■ **Data extract**

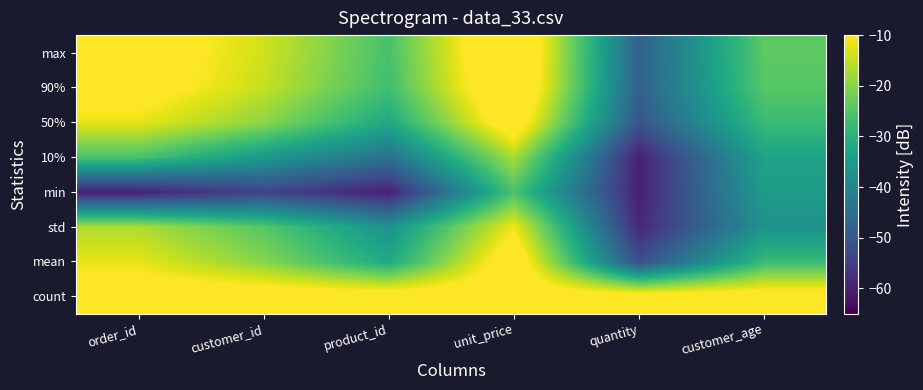

Reading right to left, extract all data points from this chart.

count: customer_age=-6.0	quantity=-6.0	unit_price=-6.0	product_id=-6.0	customer_id=-6.0	order_id=-6.0
mean: customer_age=-27.6	quantity=-51.7	unit_price=-4.8	product_id=-31.9	customer_id=-19.8	order_id=-12.0
std: customer_age=-37.2	quantity=-58.8	unit_price=-11.1	product_id=-37.0	customer_id=-24.5	order_id=-16.7
min: customer_age=-34.8	quantity=-59.9	unit_price=-25.8	product_id=-59.9	customer_id=-53.9	order_id=-59.9
10%: customer_age=-33.1	quantity=-59.9	unit_price=-16.9	product_id=-44.4	customer_id=-35.4	order_id=-25.8
50%: customer_age=-27.5	quantity=-50.4	unit_price=-5.0	product_id=-32.0	customer_id=-19.4	order_id=-12.0
90%: customer_age=-24.4	quantity=-47.9	unit_price=-0.6	product_id=-26.9	customer_id=-14.8	order_id=-6.9
max: customer_age=-23.8	quantity=-47.9	unit_price=0.0	product_id=-26.0	customer_id=-13.9	order_id=-6.0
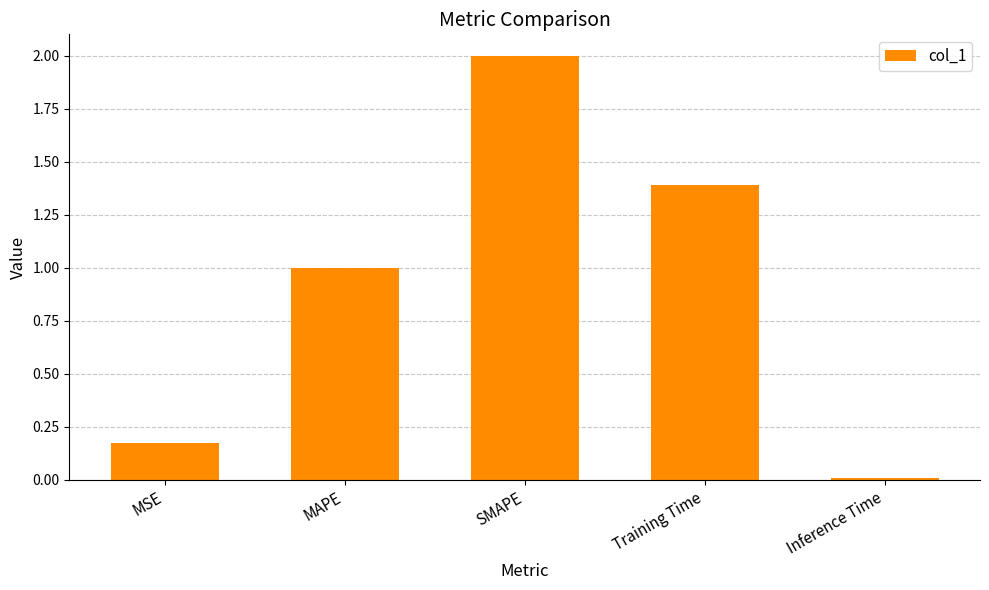

List the labels in order of value, largest first.

SMAPE, Training Time, MAPE, MSE, Inference Time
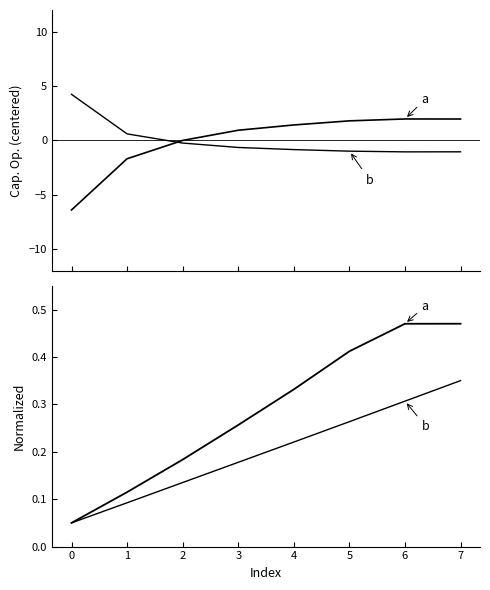

What is the difference between the b values at 0 and 4?

0.2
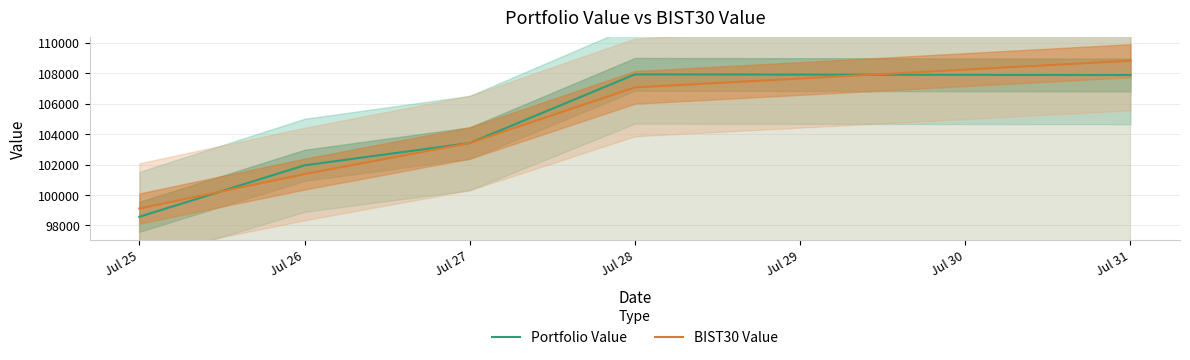

Rank the categories by BIST30 Value value from highest to lowest.

Jul 31, Jul 28, Jul 27, Jul 26, Jul 25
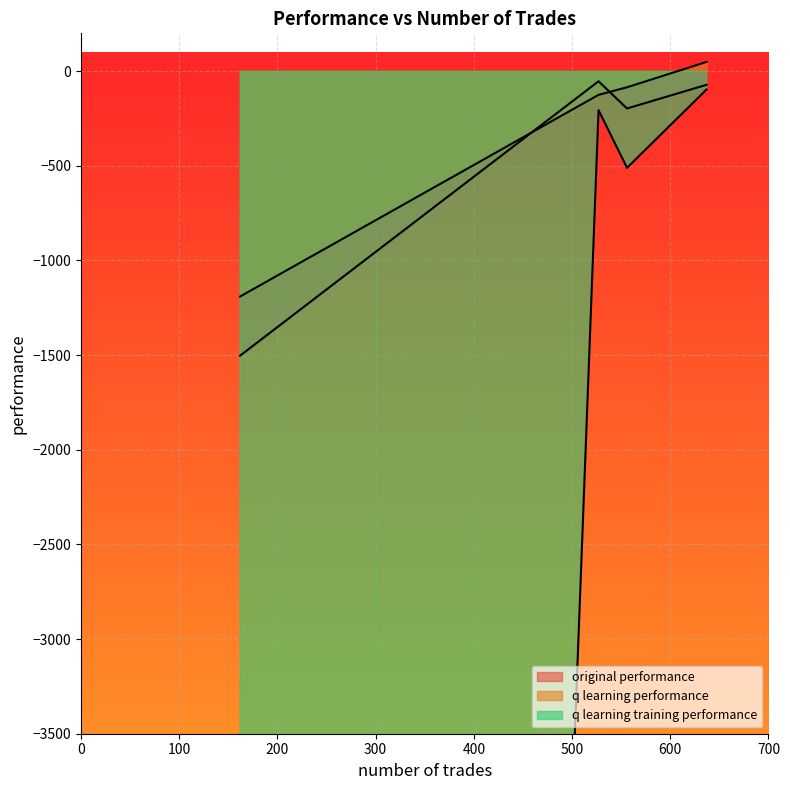

Rank the series at 637 from lowest to highest value.

q learning training performance, original performance, q learning performance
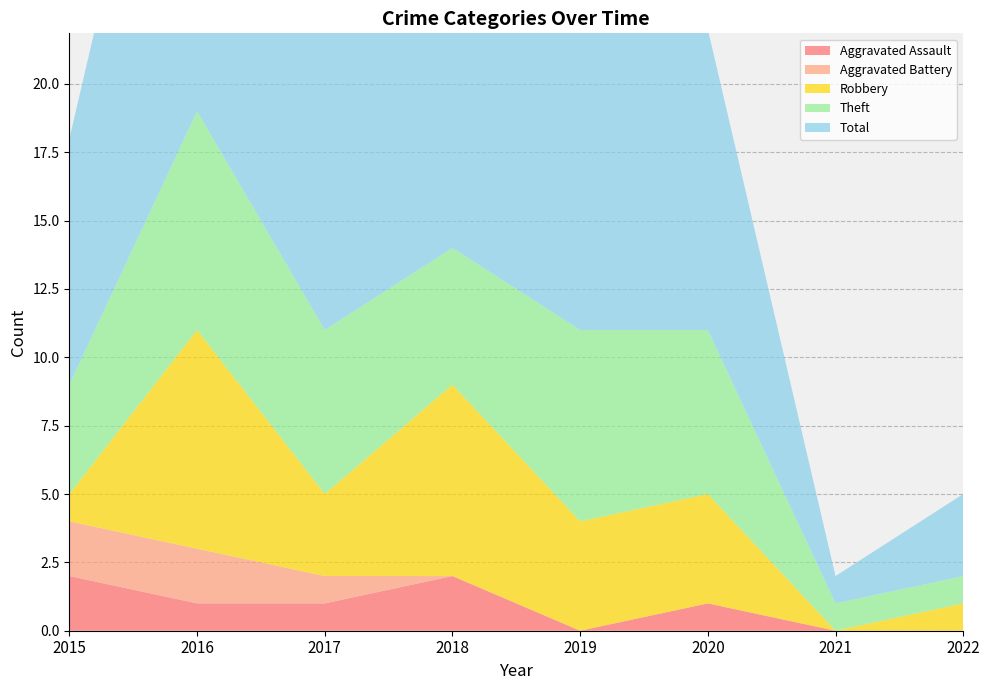

Reading left to right, transcribe all the data shown in this chart.

Aggravated Assault: 2015=2	2016=1	2017=1	2018=2	2019=0	2020=1	2021=0	2022=0
Aggravated Battery: 2015=2	2016=2	2017=1	2018=0	2019=0	2020=0	2021=0	2022=0
Robbery: 2015=1	2016=8	2017=3	2018=7	2019=4	2020=4	2021=0	2022=1
Theft: 2015=4	2016=8	2017=6	2018=5	2019=7	2020=6	2021=1	2022=1
Total: 2015=9	2016=19	2017=11	2018=14	2019=11	2020=11	2021=1	2022=3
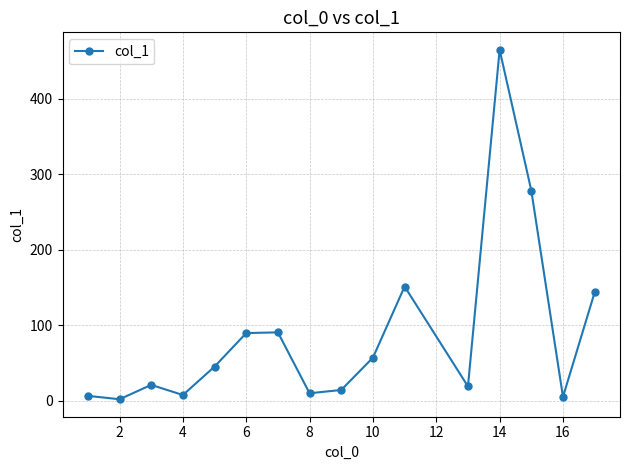

What is the greatest value displayed?

464.7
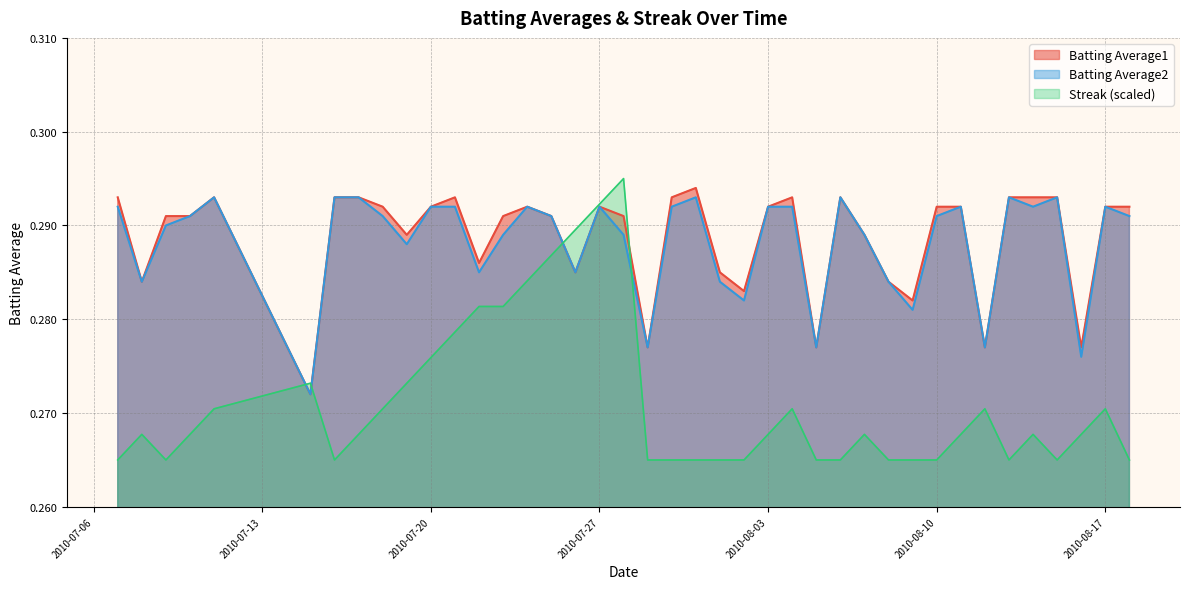

Is it true that Batting Average2 equals 0.3 at 2010-07-19?

True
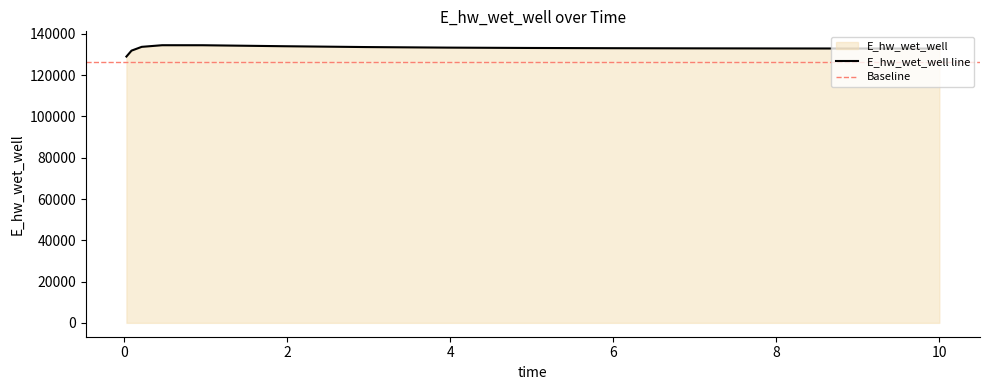

True or false: there are more than 1 points higher than both neighbors.

False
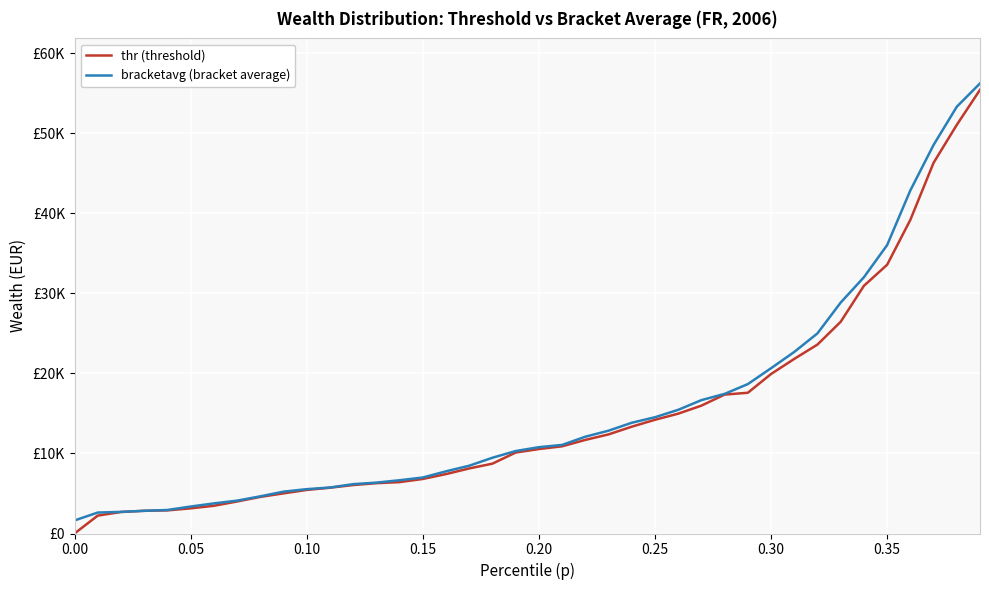

Is this an area chart (filled region under the line)?

No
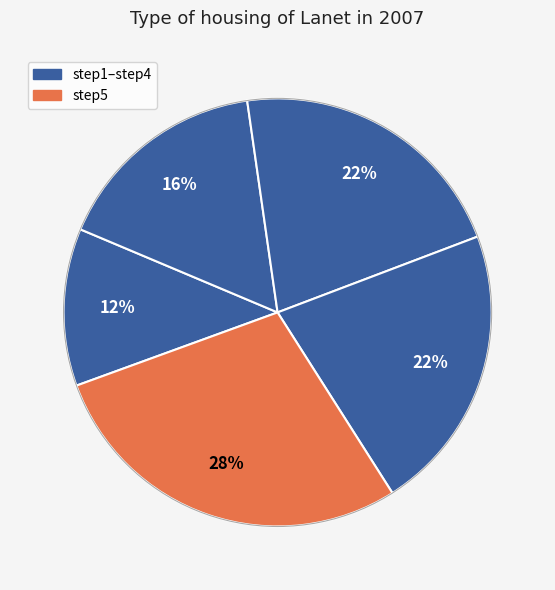

Does any single category account for the majority?

No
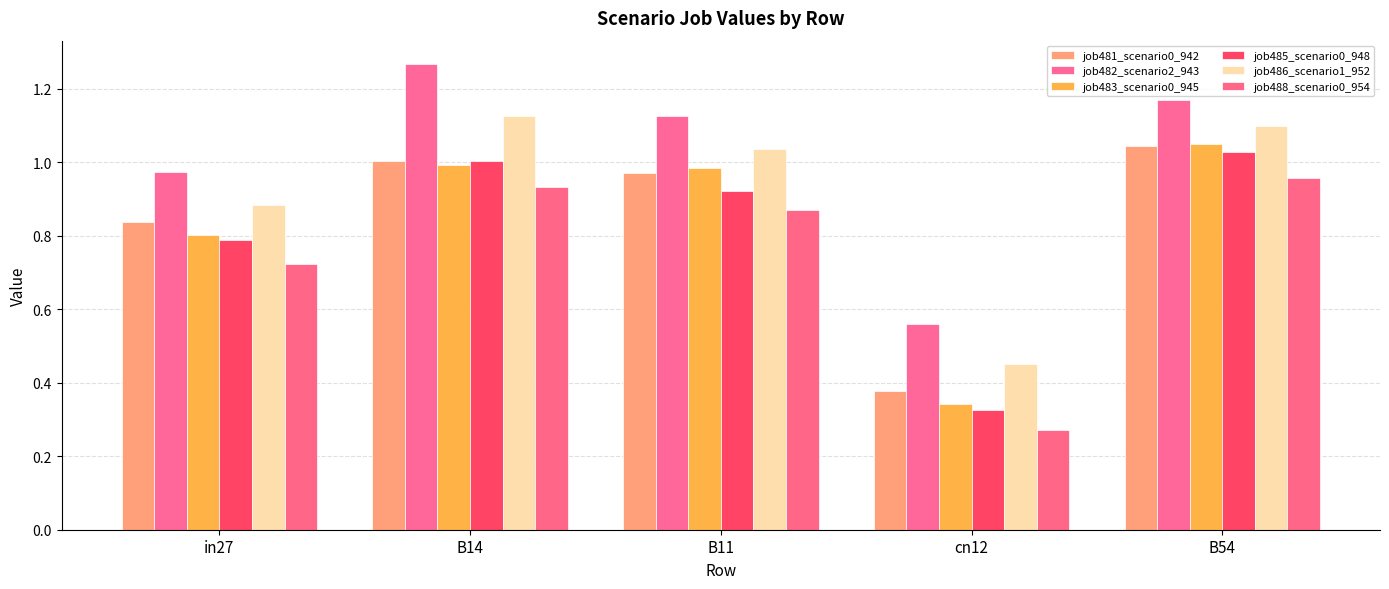

Are the bars grouped side by side (vs. stacked)?

Yes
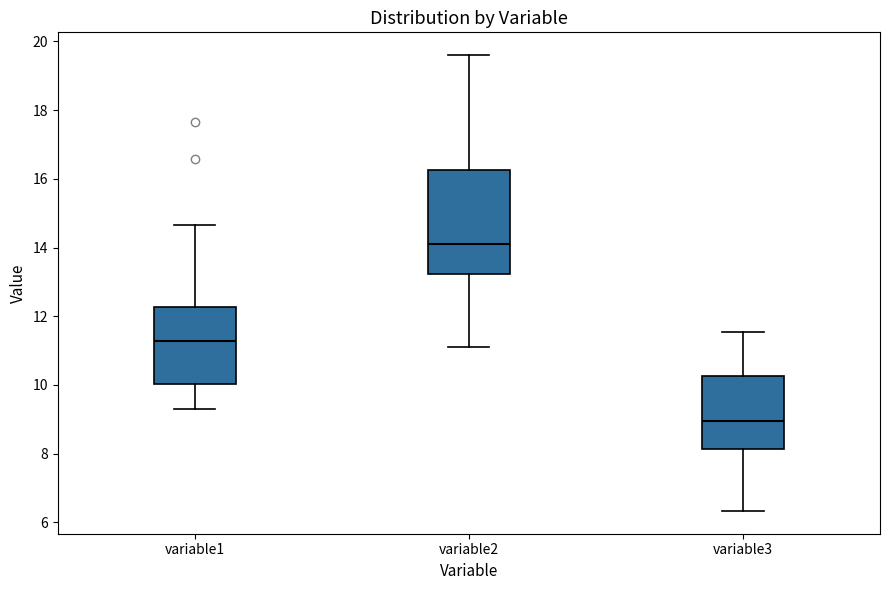

Reading left to right, read every box against the y-axis: the position of its median line, the range the box covers, and the ends of its whiskers. The values are not printed on the chart, so give them approximately, as read against the axis.

variable1: median 11.2, box 10.0 to 12.2, whiskers 9.4 to 14.6
variable2: median 14.2, box 13.2 to 16.2, whiskers 11.2 to 19.6
variable3: median 9.0, box 8.2 to 10.2, whiskers 6.4 to 11.6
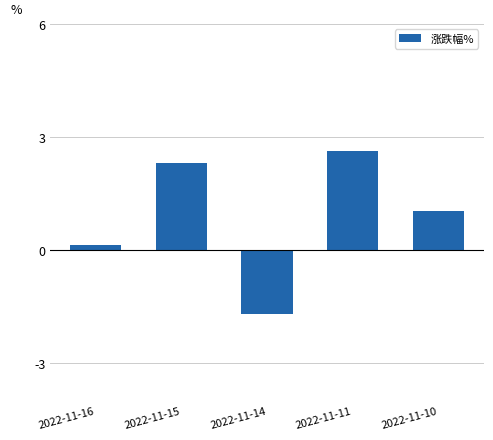

Where does the data first go above 1?

2022-11-15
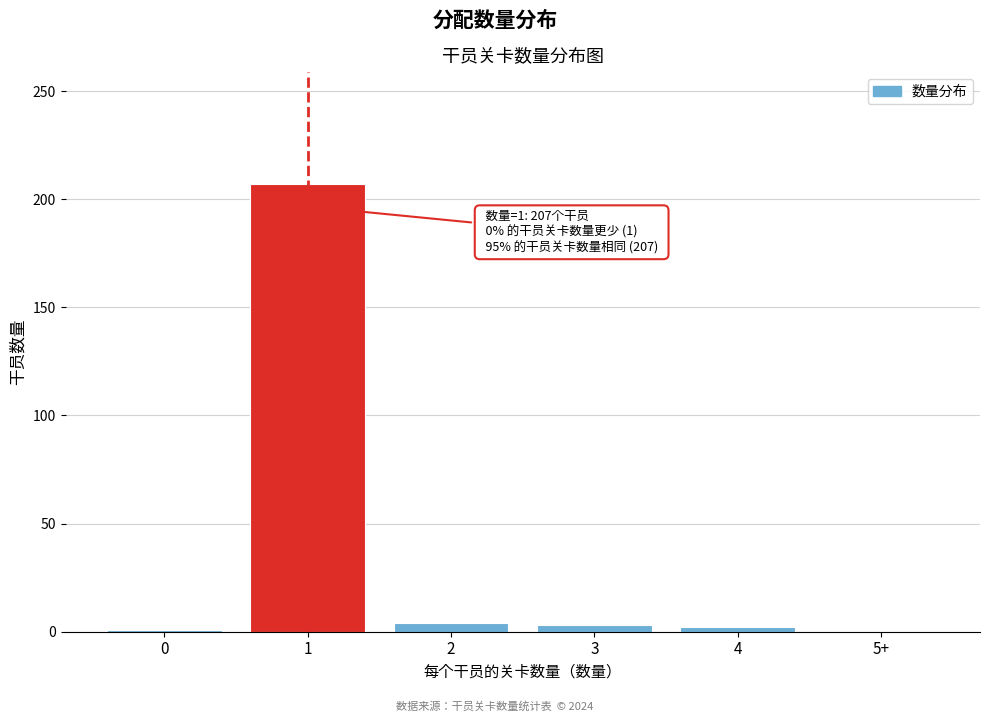

The value at 5+ is 101. True or false?

False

■ **Work request**
Copy the whole listing above word for word, leaving out the pictures.

■ **Expected output**
Reading right to left, extract all data points from this chart.

count: customer_age=-6.0	quantity=-6.0	unit_price=-6.0	product_id=-6.0	customer_id=-6.0	order_id=-6.0
mean: customer_age=-27.6	quantity=-51.7	unit_price=-4.8	product_id=-31.9	customer_id=-19.8	order_id=-12.0
std: customer_age=-37.2	quantity=-58.8	unit_price=-11.1	product_id=-37.0	customer_id=-24.5	order_id=-16.7
min: customer_age=-34.8	quantity=-59.9	unit_price=-25.8	product_id=-59.9	customer_id=-53.9	order_id=-59.9
10%: customer_age=-33.1	quantity=-59.9	unit_price=-16.9	product_id=-44.4	customer_id=-35.4	order_id=-25.8
50%: customer_age=-27.5	quantity=-50.4	unit_price=-5.0	product_id=-32.0	customer_id=-19.4	order_id=-12.0
90%: customer_age=-24.4	quantity=-47.9	unit_price=-0.6	product_id=-26.9	customer_id=-14.8	order_id=-6.9
max: customer_age=-23.8	quantity=-47.9	unit_price=0.0	product_id=-26.0	customer_id=-13.9	order_id=-6.0

List the labels in order of value, largest first.

SMAPE, Training Time, MAPE, MSE, Inference Time

What is the difference between the b values at 0 and 4?

0.2

Rank the categories by BIST30 Value value from highest to lowest.

Jul 31, Jul 28, Jul 27, Jul 26, Jul 25

Rank the series at 637 from lowest to highest value.

q learning training performance, original performance, q learning performance

Reading left to right, transcribe all the data shown in this chart.

Aggravated Assault: 2015=2	2016=1	2017=1	2018=2	2019=0	2020=1	2021=0	2022=0
Aggravated Battery: 2015=2	2016=2	2017=1	2018=0	2019=0	2020=0	2021=0	2022=0
Robbery: 2015=1	2016=8	2017=3	2018=7	2019=4	2020=4	2021=0	2022=1
Theft: 2015=4	2016=8	2017=6	2018=5	2019=7	2020=6	2021=1	2022=1
Total: 2015=9	2016=19	2017=11	2018=14	2019=11	2020=11	2021=1	2022=3

What is the greatest value displayed?

464.7

Is it true that Batting Average2 equals 0.3 at 2010-07-19?

True

True or false: there are more than 1 points higher than both neighbors.

False

Is this an area chart (filled region under the line)?

No

Does any single category account for the majority?

No

Are the bars grouped side by side (vs. stacked)?

Yes

Reading left to right, read every box against the y-axis: the position of its median line, the range the box covers, and the ends of its whiskers. The values are not printed on the chart, so give them approximately, as read against the axis.

variable1: median 11.2, box 10.0 to 12.2, whiskers 9.4 to 14.6
variable2: median 14.2, box 13.2 to 16.2, whiskers 11.2 to 19.6
variable3: median 9.0, box 8.2 to 10.2, whiskers 6.4 to 11.6

Where does the data first go above 1?

2022-11-15

The value at 5+ is 101. True or false?

False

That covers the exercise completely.